J'ai eu un peu peur mais j'ai pris le risque de forcer l'arrêt de l'Assistant Boot Camp.
Ensuite j'ai redémarré mon mac car l'assistant ne s'ouvrait plus.

Puis j'ai réessayé en choisissant un stockage de 154 Go.
Tout s'est bien passé après : mon mac a redémarré sous Windows, l'installation était normal et le logiciel boot camp s'est ouvert tout seul contrairement à ma première tentative où il était inexistant même en fouillant les dossiers.

Il y a juste eu un bug d'affichage plutôt violent pendant plusieurs secondes avec le son d'un périphérique qu'on retire puis remet.


----------



## Locke (3 Juillet 2021)

LePetitMage a dit:


> J'ai eu un peu peur mais j'ai pris le risque de forcer l'arrêt de l'Assistant Boot Camp.
> Ensuite j'ai redémarré mon mac car l'assistant ne s'ouvrait plus.
> 
> Puis j'ai réessayé en choisissant un stockage de 154 Go.


Comme la première tentative fut un échec, si la partition temporaire en FAT32 qu'Assistant Boot Camp prépare était présente avant de passer la main à l'installateur, tu n'aurais pas pu choisir une autre taille.


LePetitMage a dit:


> Tout s'est bien passé après : mon mac a redémarré sous Windows, l'installation était normal et le logiciel boot camp s'est ouvert tout seul contrairement à ma première tentative où il était inexistant même en fouillant les dossiers.


Et pour cause, depuis 2015 Assistant Boot Camp prépare un espace virtuel dans lequel il stockera les pilotes/drivers et le contenu du fichier .iso de Windows. En effet, une fois l'installation de Windows terminée, le logiciel Boot Camp pour Windows...





...se lance automatiquement. En fin d'installation complète, Assistant Boot Camp efface l'espace virtuel contenant les pilotes/drivers et le contenu du fichier .iso, donc il est normal de ne pas trouver la moindre trace.


LePetitMage a dit:


> Il y a juste eu un bug d'affichage plutôt violent pendant plusieurs secondes avec le son d'un périphérique qu'on retire puis remet.
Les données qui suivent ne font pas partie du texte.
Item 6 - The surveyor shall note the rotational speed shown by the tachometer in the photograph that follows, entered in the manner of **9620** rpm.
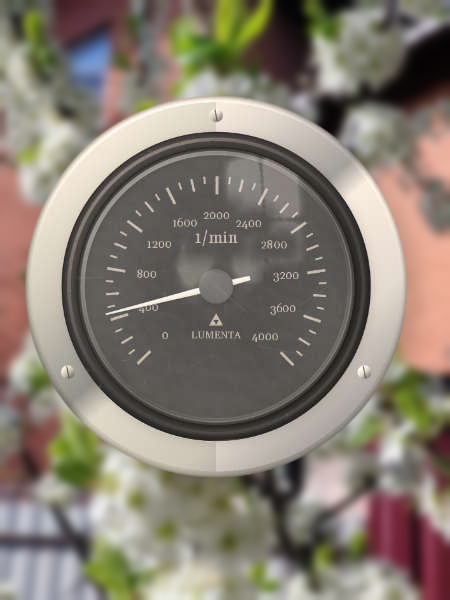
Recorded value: **450** rpm
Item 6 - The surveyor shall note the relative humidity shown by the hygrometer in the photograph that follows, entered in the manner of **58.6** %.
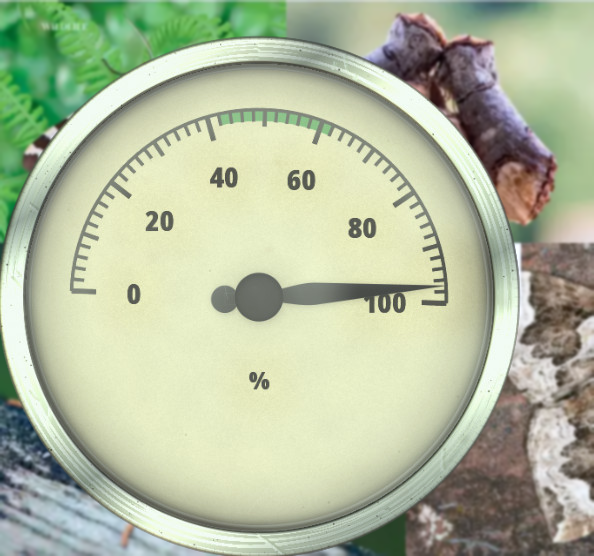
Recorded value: **97** %
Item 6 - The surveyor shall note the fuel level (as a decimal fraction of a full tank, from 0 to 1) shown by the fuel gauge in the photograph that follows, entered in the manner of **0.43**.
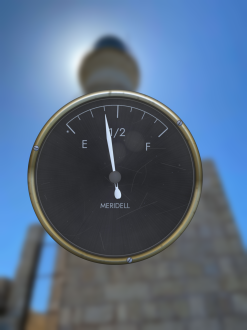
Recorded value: **0.375**
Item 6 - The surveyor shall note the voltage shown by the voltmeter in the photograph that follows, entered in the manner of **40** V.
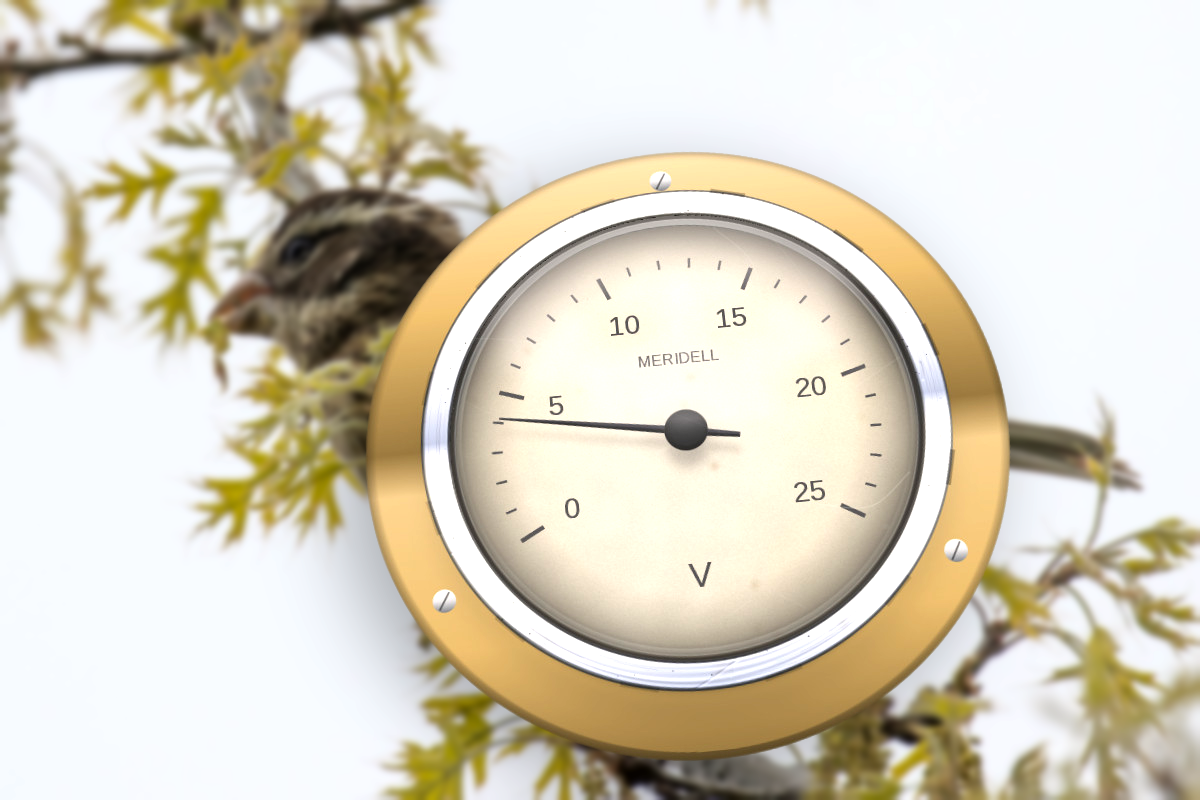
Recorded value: **4** V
Selon que le Mac possède une puce ou une carte graphique, il y a en effet, non pas un bug mais le logiciel Boot Camp installe le pilote graphique le plus approprié donnant une impression de bug.


----------



## LePetitMage (3 Juillet 2021)

D'accord merci, je comprend mieux maintenant. En espérant que cela aidera d'autres personnes.


----------